▸ **Assignment**
Report every line in the listing that contains the string "coordinate".

▸ **Data for processing**
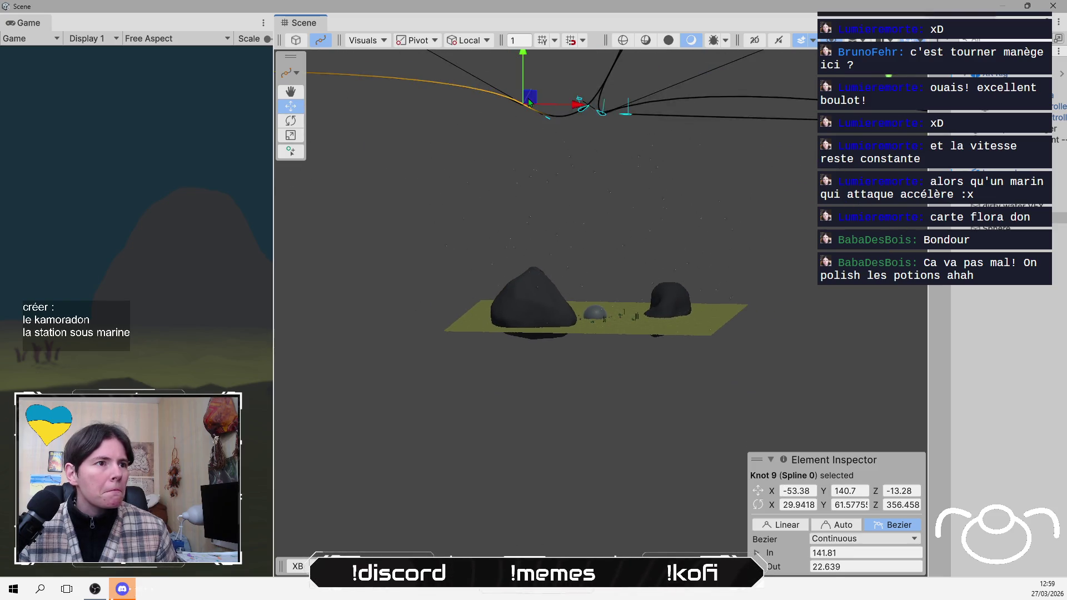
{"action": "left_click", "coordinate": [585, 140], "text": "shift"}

--

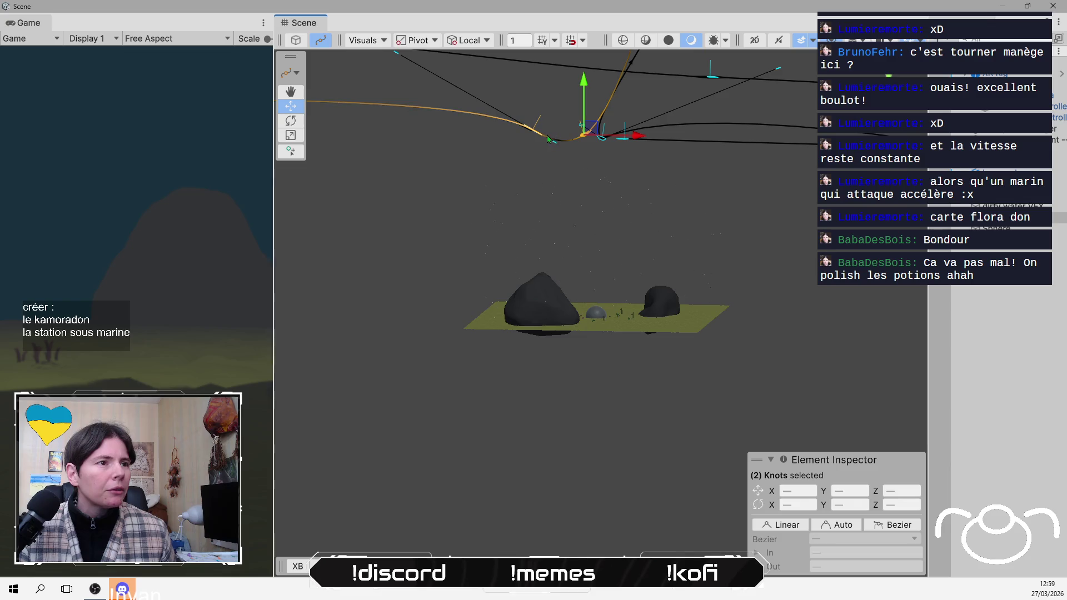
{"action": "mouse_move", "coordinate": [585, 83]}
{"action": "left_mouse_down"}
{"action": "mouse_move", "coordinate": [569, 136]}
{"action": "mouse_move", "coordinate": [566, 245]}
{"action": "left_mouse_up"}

▸ **Task result**
{"action": "left_click", "coordinate": [585, 140], "text": "shift"}
{"action": "mouse_move", "coordinate": [585, 83]}
{"action": "mouse_move", "coordinate": [569, 136]}
{"action": "mouse_move", "coordinate": [566, 245]}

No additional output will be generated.